Wednesday, September 19, 2007

Psittacosaurus Was Social?

The find sheds light on the life of the beaked dinosaur Psittacosaurus and on the origins of social behavior in its descendents, including the horned Triceratops, said Paul Barrett, a paleontologist at Britain's Natural History Museum, who led the study.

"We don't know very much about the early behavior of dinosaurs in general," he said in a telephone interview. "This discovery shows the early relatives were already social and living in groups."

The international team, which published its findings in this month's Paleontology journal, found the remains in the Yixian Formation, an area in northeast China rich in fossils of primitive mammals, birds and feathered dinosaurs.

Psittacosaurus was a small herbivore that lived in China, Mongolia, Siberia and Thailand about 130 million to 100 million years ago. It was an early relative of Triceratops and Protoceratops.

The largest of the young dinosaurs, probably aged one-and-a-half to three-years old when they died, measured about 50 centimeters (1.6 feet) from the tip of the nose to its tail and weighed about a kilogram (2 lbs). Adults were about 2 meters long and weighed up to 30 kilograms.

The age range of the fossils suggested they came from different eggs, laid by different parents, he said.

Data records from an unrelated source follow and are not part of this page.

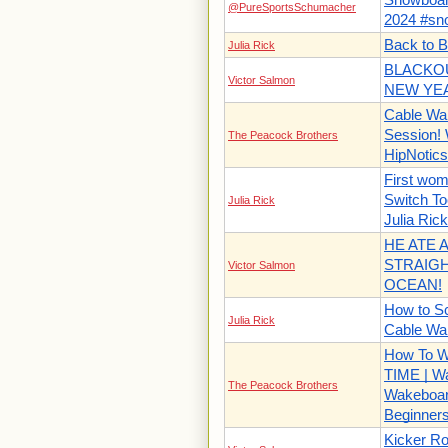
@PureSportsSchumacher
2024 #sn
Back to B
Julia Rick
BLACKO
Victor Salmon
NEW YE
Cable Wa
Session! 
The Peacock Brothers
HipNotics
First wom
Switch To
Julia Rick
Julia Rick
HE ATE A
STRAIG
Victor Salmon
OCEAN!
How to Sc
Julia Rick
Cable Wa
How To W
TIME | Wa
The Peacock Brothers
Wakeboar
Beginner
Kicker Ro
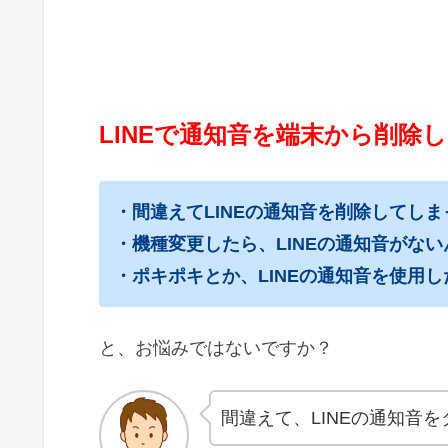
LINEで通知音を端末から削除
・間違えてLINEの通知音を削除してしま
・機種変更したら、LINEの通知音がな
・ポキポキとか、LINEの通知音を使用し
と、お悩みではないですか？
間違えて、LINEの通知音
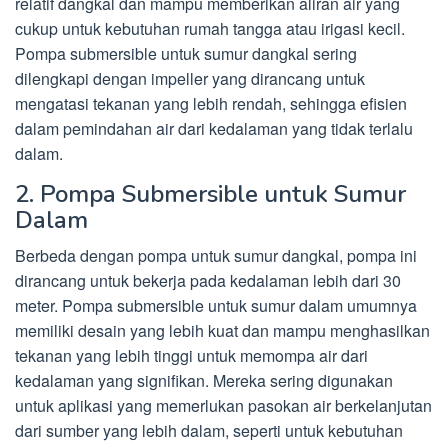
relatif dangkal dan mampu memberikan aliran air yang
cukup untuk kebutuhan rumah tangga atau irigasi kecil.
Pompa submersible untuk sumur dangkal sering
dilengkapi dengan impeller yang dirancang untuk
mengatasi tekanan yang lebih rendah, sehingga efisien
dalam pemindahan air dari kedalaman yang tidak terlalu
dalam.
2. Pompa Submersible untuk Sumur
Dalam
Berbeda dengan pompa untuk sumur dangkal, pompa ini
dirancang untuk bekerja pada kedalaman lebih dari 30
meter. Pompa submersible untuk sumur dalam umumnya
memiliki desain yang lebih kuat dan mampu menghasilkan
tekanan yang lebih tinggi untuk memompa air dari
kedalaman yang signifikan. Mereka sering digunakan
untuk aplikasi yang memerlukan pasokan air berkelanjutan
dari sumber yang lebih dalam, seperti untuk kebutuhan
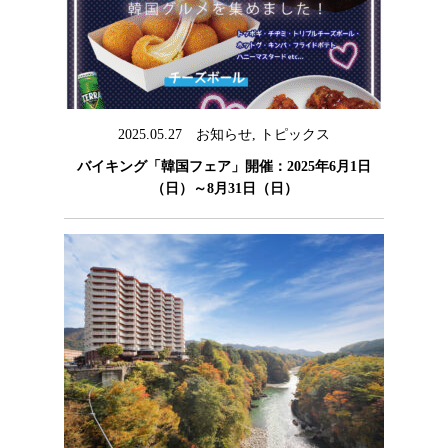
2025.05.27
お知らせ
,
トピックス
バイキング「韓国フェア」開催：2025年6月1日
（日）～8月31日（日）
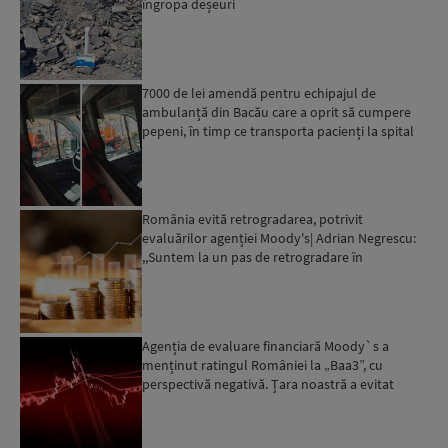
îngropa deșeuri
7000 de lei amendă pentru echipajul de
ambulanță din Bacău care a oprit să cumpere
pepeni, în timp ce transporta pacienți la spital
România evită retrogradarea, potrivit
evaluărilor agenției Moody's| Adrian Negrescu:
,,Suntem la un pas de retrogradare în
următoarele 18-20 de luni, ...
Agenția de evaluare financiară Moody`s a
menținut ratingul României la „Baa3”, cu
perspectivă negativă. Țara noastră a evitat
momentan retrogradarea...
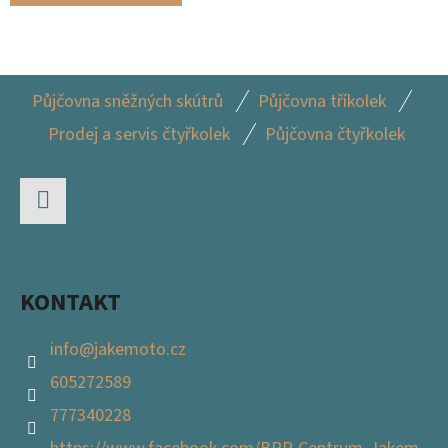
Z
Půjčovna sněžných skútrů
Půjčovna tříkolek
Á
Prodej a servis čtyřkolek
Půjčovna čtyřkolek
P
A
T
Facebook
Í
KONTAKT
info
@
jakemoto.cz
605272589
777340228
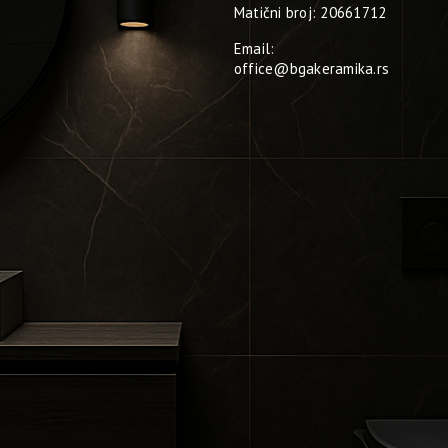
Matični broj: 20661712
Email:
office@bgakeramika.rs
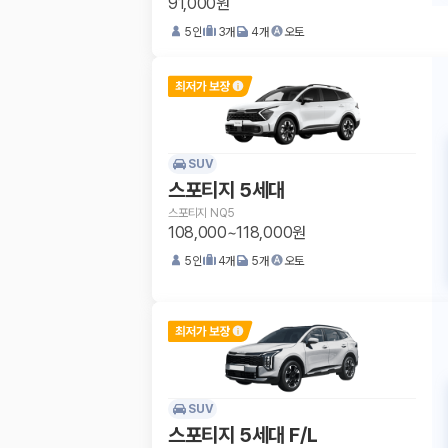
91,000원
5
인
3
개
4
개
오토
SUV
스포티지 5세대
스포티지 NQ5
108,000~118,000원
5
인
4
개
5
개
오토
SUV
스포티지 5세대 F/L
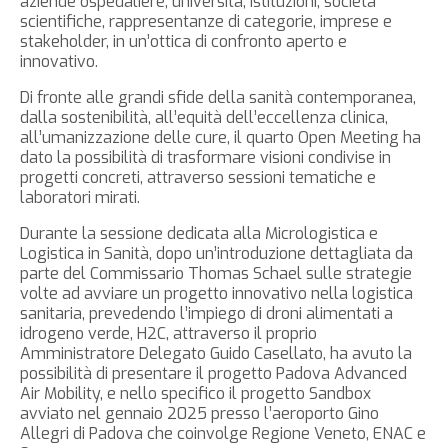
aziende ospedaliere, università, istituzioni, società
scientifiche, rappresentanze di categorie, imprese e
stakeholder, in un’ottica di confronto aperto e
innovativo.
Di fronte alle grandi sfide della sanità contemporanea,
dalla sostenibilità, all’equità dell’eccellenza clinica,
all’umanizzazione delle cure, il quarto Open Meeting ha
dato la possibilità di trasformare visioni condivise in
progetti concreti, attraverso sessioni tematiche e
laboratori mirati.
Durante la sessione dedicata alla Micrologistica e
Logistica in Sanità, dopo un’introduzione dettagliata da
parte del Commissario Thomas Schael sulle strategie
volte ad avviare un progetto innovativo nella logistica
sanitaria, prevedendo l’impiego di droni alimentati a
idrogeno verde, H2C, attraverso il proprio
Amministratore Delegato Guido Casellato, ha avuto la
possibilità di presentare il progetto Padova Advanced
Air Mobility, e nello specifico il progetto Sandbox
avviato nel gennaio 2025 presso l’aeroporto Gino
Allegri di Padova che coinvolge Regione Veneto, ENAC e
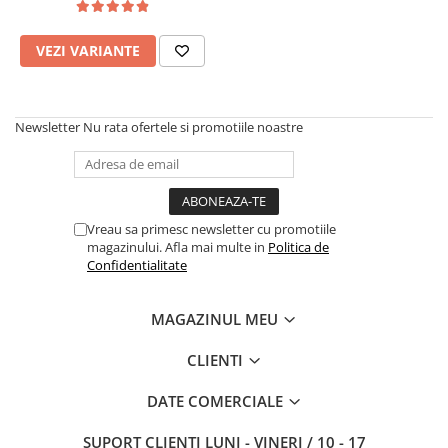
VEZI VARIANTE
Newsletter
Nu rata ofertele si promotiile noastre
Vreau sa primesc newsletter cu promotiile
magazinului. Afla mai multe in
Politica de
Confidentialitate
MAGAZINUL MEU
CLIENTI
DATE COMERCIALE
SUPORT CLIENTI
LUNI - VINERI / 10 - 17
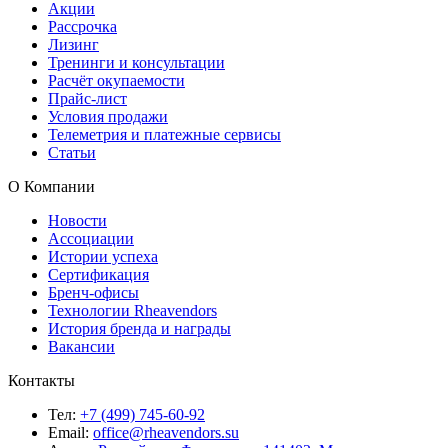
Акции
Рассрочка
Лизинг
Тренинги и консультации
Расчёт окупаемости
Прайс-лист
Условия продажи
Телеметрия и платежные сервисы
Статьи
О Компании
Новости
Ассоциации
Истории успеха
Сертификация
Бренч-офисы
Технологии Rheavendors
История бренда и награды
Вакансии
Контакты
Тел:
+7 (499) 745-60-92
Email:
office@rheavendors.su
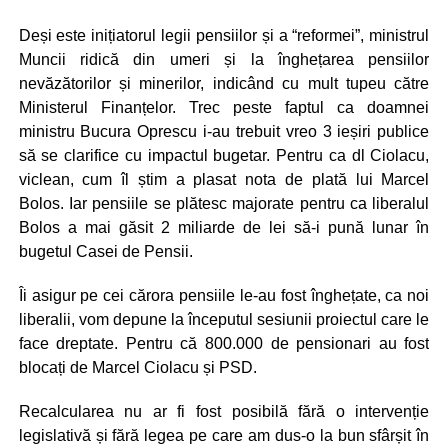
Deși este inițiatorul legii pensiilor și a “reformei”, ministrul
Muncii ridică din umeri și la înghețarea pensiilor
nevăzătorilor și minerilor, indicând cu mult tupeu către
Ministerul Finanțelor. Trec peste faptul ca doamnei
ministru Bucura Oprescu i-au trebuit vreo 3 ieșiri publice
să se clarifice cu impactul bugetar. Pentru ca dl Ciolacu,
viclean, cum îl știm a plasat nota de plată lui Marcel
Bolos. Iar pensiile se plătesc majorate pentru ca liberalul
Bolos a mai găsit 2 miliarde de lei să-i pună lunar în
bugetul Casei de Pensii.
Îi asigur pe cei cărora pensiile le-au fost înghețate, ca noi
liberalii, vom depune la începutul sesiunii proiectul care le
face dreptate. Pentru că 800.000 de pensionari au fost
blocați de Marcel Ciolacu și PSD.
Recalcularea nu ar fi fost posibilă fără o intervenție
legislativă și fără legea pe care am dus-o la bun sfârșit în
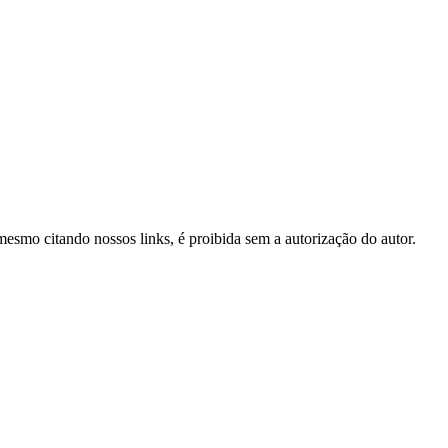
 mesmo citando nossos links, é proibida sem a autorização do autor.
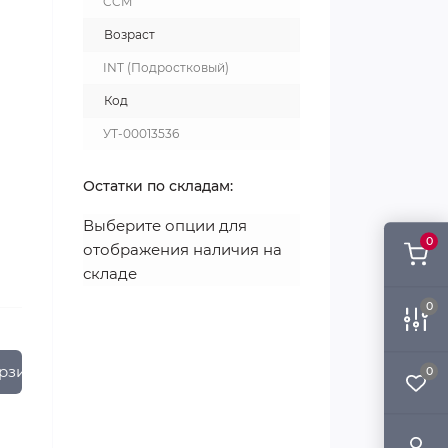
CCM
Возраст
INT (Подростковый)
Код
УТ-00013536
Остатки по складам:
Выберите опции для
0
отображения наличия на
складе
0
рзину
0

The remains formed a nursery with babies from at least two different parents, he added.

The baby dinosaurs were probably killed in a volcanic mudflow, but the way the researchers discovered them, lying side by side, indicates they lived in a herd, Barrett said.

"These animals had left the nest and were already hanging out with each other," he said.

This adds more fuel to the fire. Zach had an interesting post about the behavior of theropods. A while ago i had this. Then there was that one paper about the paleobiology of the chasmosaurs which is fascinating in Horns and Beaks. I get the feeling from all of this is that the dinosaurs were complex critters with their own social behaviors that might not have anaologs in our modern ecologies. Cutting and pasting mammalian or avian behavior is probably very inappropriate. IDK how much we will figure this out, but we will eventually realize the critters of times past are rather not here today.


Zach said...

Will, you didn't post the whole story. Is this the find of the big momma psittacosaur with a dozen or so babies lying around her? Also, post the news link, brother!

Will Baird said...

Dude. The link to the story is the TITLE. :P Long standing pracice on my part. This isn't the mommy-baby psits. This is appears to be a post parental care group.

Another dino psot coming shortly above...velociraptors had quill knobs! That, they say, settles that!